### Textauszug
________________________

Seit den 1910er Jahren war Dönges Mitglied des Bibelbundes gewesen,17 deren Zeitschrift Nach dem Gesetz und Zeugnis auch mindestens einen Artikel von ihm abgedruckt hatte (über die Inspiration der Bibel18). Im ersten Quartal 1925 erinnerte auch diese Zeitschrift an den Verstorbenen, indem sie den – eigentlich eher „Brüder“-internen – Nachruf, der 1925 im Botschafter des Friedens erschienen war, praktisch unverändert nachdruckte (nur ohne den ersten Absatz).19 Herausgeber der Zeitschrift war zu dieser Zeit Heinrich Cornelius (1864–1942), Pfarrer in Lütjenburg.

Der Münsterländer

Beim letzten hier mitgeteilten Lebensbild aus der Sammlung Kretzer handelt es sich nicht mehr um einen Nachruf, sondern um einen biografischen Zeitungsartikel, der wahrscheinlich 1958 im Münsterländer, einer heimatkundlichen Beilage zu den Westfälischen Nachrichten, erschien. Anlass dafür war Dönges’ (relativ kurze) Tätigkeit als Lehrer am Gymnasium Burgsteinfurt, die dem Verfasser Dr. Rudolf Rübel (1887–1963) offenbar bedeutend genug erschien, um ihn in die 91-teilige Artikelserie „Verdiente Burgsteinfurter“ aufzunehmen. Als Quellen verwendete er das Lebensbild im Botschafter des Friedens 1953 sowie „Familiennachrichten“.20 Der Artikel enthält neben einigen eher zweifelhaften Aussagen auch Informationen, die meines Wissens sonst nirgendwo überliefert sind (z.B. den genauen Ort von Dönges’ Englandaufenthalt).

Verdiente Burgsteinfurter

Dr. Emil Dönges
2. September 1853 – 7. Dezember 1923

Emil Dönges wurde in Becheln (bei Bad Ems) als zweitältester Sohn des Lehrers Philipp Dönges und seiner Gattin Josefine21 geb. Knab geboren. Sein Vater war ein ernster, gottesfürchtiger Mann, der der Erweckungsbewegung angehörte und in seinem Hause christliche Versammlungen abhielt. Nach dem Besuch der Realschule in Bad Ems kam der Junge auf das Realgymnasium nach Elberfeld. Dort wohnte er in einer christlichen Familie und trat in Verbindung mit entschiedenen Gläubigen. Nach dem Abitur (14. Juli 1874) ging er nach Marburg, wo er neuere Sprachen studierte. Zwischendurch war er 18 Monate in England, in Stoke Prior in einem Pfarrhause. Dort lernte er John Darby (1800–1882) kennen, den Begründer der Sekte der Darbisten. Am 23. Mai 1879 legte er in Marburg die Lehramtsprüfung für französisch und englisch ab. Nach einem Studienaufenthalt in Paris promovierte er am 5. August 1879 über das altfranzösische Rolandslied. Am 1. Oktober 1879 wurde er als Probekandidat und Hülfslehrer (= Studienassessor) an das Gymnasium nach Burgsteinfurt versetzt.

________________________

### Aufgabe 1
Suche in den Datensätzen jede Zeile heraus, die die Zeichenfolge „kern“ enthält, und gib diese Zeilen wieder.
Der Text über Emil Dönges und die Datensätze haben nichts miteinander zu tun.

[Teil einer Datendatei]
________________________

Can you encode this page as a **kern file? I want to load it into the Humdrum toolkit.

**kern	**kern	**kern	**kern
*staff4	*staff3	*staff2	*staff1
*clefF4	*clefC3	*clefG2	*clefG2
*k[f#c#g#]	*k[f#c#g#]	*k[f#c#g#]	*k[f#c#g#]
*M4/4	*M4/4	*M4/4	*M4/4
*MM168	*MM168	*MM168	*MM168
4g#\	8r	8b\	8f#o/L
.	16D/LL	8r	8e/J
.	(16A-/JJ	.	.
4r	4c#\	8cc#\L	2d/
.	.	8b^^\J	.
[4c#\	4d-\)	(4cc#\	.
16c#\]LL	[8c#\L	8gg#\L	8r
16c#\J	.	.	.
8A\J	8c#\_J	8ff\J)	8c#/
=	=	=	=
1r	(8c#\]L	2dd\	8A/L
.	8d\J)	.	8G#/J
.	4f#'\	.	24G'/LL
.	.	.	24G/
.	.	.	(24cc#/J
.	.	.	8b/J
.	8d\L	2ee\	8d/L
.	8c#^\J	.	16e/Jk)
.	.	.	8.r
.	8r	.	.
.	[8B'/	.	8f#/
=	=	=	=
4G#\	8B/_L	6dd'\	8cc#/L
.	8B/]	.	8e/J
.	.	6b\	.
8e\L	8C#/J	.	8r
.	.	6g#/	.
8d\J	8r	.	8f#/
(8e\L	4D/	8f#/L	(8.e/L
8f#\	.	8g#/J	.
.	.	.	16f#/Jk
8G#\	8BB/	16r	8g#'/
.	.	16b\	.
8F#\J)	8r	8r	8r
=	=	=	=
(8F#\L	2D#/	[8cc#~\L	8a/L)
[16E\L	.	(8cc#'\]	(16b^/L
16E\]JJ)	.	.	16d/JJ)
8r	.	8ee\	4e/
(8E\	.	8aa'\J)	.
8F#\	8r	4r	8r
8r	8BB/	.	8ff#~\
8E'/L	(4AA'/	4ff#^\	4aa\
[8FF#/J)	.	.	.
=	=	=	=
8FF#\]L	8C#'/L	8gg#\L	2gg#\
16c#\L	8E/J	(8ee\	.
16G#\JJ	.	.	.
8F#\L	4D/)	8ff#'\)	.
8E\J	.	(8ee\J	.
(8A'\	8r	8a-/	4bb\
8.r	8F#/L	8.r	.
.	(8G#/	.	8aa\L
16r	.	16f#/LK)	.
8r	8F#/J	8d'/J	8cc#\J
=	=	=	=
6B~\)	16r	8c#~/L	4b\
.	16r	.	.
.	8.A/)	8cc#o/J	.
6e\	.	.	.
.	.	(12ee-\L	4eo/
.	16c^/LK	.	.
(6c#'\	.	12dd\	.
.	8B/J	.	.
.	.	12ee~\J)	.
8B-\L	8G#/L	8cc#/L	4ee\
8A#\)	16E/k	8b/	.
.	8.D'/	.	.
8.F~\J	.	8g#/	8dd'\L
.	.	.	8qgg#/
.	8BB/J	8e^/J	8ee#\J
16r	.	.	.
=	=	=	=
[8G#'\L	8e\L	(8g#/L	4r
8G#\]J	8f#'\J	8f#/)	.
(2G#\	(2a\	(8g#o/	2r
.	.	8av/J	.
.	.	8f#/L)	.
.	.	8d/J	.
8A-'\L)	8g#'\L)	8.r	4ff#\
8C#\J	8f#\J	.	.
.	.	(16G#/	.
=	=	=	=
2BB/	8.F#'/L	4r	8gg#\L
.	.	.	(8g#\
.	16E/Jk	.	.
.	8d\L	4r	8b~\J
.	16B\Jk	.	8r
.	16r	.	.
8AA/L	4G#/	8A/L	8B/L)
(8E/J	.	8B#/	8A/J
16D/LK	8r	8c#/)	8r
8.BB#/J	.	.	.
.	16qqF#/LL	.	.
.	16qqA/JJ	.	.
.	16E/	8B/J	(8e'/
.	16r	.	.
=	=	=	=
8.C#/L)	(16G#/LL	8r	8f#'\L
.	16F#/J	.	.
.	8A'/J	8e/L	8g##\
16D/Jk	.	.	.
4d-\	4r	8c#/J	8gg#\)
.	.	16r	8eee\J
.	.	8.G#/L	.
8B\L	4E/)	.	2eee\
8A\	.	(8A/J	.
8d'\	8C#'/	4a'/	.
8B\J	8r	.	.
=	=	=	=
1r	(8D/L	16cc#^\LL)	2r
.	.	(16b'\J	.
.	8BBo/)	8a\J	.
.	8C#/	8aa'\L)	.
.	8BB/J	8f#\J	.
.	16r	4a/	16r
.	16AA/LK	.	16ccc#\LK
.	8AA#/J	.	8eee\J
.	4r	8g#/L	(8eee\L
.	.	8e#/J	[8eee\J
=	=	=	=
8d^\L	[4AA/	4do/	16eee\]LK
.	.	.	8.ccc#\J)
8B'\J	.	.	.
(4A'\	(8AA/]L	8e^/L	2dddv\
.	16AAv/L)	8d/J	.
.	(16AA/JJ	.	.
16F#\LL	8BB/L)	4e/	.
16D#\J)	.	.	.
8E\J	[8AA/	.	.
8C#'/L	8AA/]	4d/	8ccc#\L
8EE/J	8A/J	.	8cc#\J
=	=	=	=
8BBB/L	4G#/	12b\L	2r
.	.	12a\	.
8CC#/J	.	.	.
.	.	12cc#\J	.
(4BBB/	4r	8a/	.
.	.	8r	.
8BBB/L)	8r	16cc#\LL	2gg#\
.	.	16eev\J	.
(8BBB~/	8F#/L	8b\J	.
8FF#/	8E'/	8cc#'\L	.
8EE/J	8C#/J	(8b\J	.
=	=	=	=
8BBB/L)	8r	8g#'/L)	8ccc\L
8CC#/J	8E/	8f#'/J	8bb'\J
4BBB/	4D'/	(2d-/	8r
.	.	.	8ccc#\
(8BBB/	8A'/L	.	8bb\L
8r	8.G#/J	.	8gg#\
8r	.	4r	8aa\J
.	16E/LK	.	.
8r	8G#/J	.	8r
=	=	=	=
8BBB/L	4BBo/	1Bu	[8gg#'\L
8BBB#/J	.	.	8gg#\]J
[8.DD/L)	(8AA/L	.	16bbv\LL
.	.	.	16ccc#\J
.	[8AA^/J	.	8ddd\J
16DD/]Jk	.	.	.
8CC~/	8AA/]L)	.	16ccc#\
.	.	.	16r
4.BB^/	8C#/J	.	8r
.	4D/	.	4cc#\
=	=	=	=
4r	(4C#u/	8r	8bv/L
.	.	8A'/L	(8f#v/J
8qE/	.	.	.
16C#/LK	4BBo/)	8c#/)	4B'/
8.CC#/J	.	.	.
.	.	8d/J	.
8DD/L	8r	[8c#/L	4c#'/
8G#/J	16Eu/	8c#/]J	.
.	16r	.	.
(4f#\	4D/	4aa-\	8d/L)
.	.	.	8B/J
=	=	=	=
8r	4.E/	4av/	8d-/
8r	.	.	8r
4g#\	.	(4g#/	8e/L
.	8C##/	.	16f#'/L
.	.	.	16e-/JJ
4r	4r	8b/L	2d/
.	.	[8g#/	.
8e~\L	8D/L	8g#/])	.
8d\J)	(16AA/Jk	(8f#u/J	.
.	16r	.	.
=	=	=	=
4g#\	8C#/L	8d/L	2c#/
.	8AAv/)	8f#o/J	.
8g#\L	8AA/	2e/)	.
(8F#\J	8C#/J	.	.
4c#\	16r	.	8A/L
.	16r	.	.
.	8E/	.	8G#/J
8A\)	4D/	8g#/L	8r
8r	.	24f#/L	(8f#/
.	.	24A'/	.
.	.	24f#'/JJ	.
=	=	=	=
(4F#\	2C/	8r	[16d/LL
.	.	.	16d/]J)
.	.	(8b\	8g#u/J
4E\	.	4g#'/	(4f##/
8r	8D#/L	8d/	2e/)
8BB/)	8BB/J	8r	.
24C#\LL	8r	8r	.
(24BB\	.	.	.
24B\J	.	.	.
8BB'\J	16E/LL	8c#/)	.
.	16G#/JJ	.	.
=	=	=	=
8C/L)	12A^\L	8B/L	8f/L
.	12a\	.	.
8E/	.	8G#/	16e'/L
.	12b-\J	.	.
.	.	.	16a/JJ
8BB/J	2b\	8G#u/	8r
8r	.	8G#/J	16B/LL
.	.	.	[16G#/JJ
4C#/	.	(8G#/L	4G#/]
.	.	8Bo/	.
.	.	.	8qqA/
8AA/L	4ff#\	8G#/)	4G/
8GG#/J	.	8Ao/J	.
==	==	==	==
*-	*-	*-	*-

________________________

### Aufgabe 2
Kopiere aus dem Text über Emil Dönges die Stelle von „Beim letzten hier“ bis einschließlich „von Dönges’ Englandaufenthalt).“.

### Lösung 1
Can you encode this page as a **kern file? I want to load it into the Humdrum toolkit.
**kern	**kern	**kern	**kern

### Lösung 2
Beim letzten hier mitgeteilten Lebensbild aus der Sammlung Kretzer handelt es sich nicht mehr um einen Nachruf, sondern um einen biografischen Zeitungsartikel, der wahrscheinlich 1958 im Münsterländer, einer heimatkundlichen Beilage zu den Westfälischen Nachrichten, erschien. Anlass dafür war Dönges’ (relativ kurze) Tätigkeit als Lehrer am Gymnasium Burgsteinfurt, die dem Verfasser Dr. Rudolf Rübel (1887–1963) offenbar bedeutend genug erschien, um ihn in die 91-teilige Artikelserie „Verdiente Burgsteinfurter“ aufzunehmen. Als Quellen verwendete er das Lebensbild im Botschafter des Friedens 1953 sowie „Familiennachrichten“.20 Der Artikel enthält neben einigen eher zweifelhaften Aussagen auch Informationen, die meines Wissens sonst nirgendwo überliefert sind (z.B. den genauen Ort von Dönges’ Englandaufenthalt).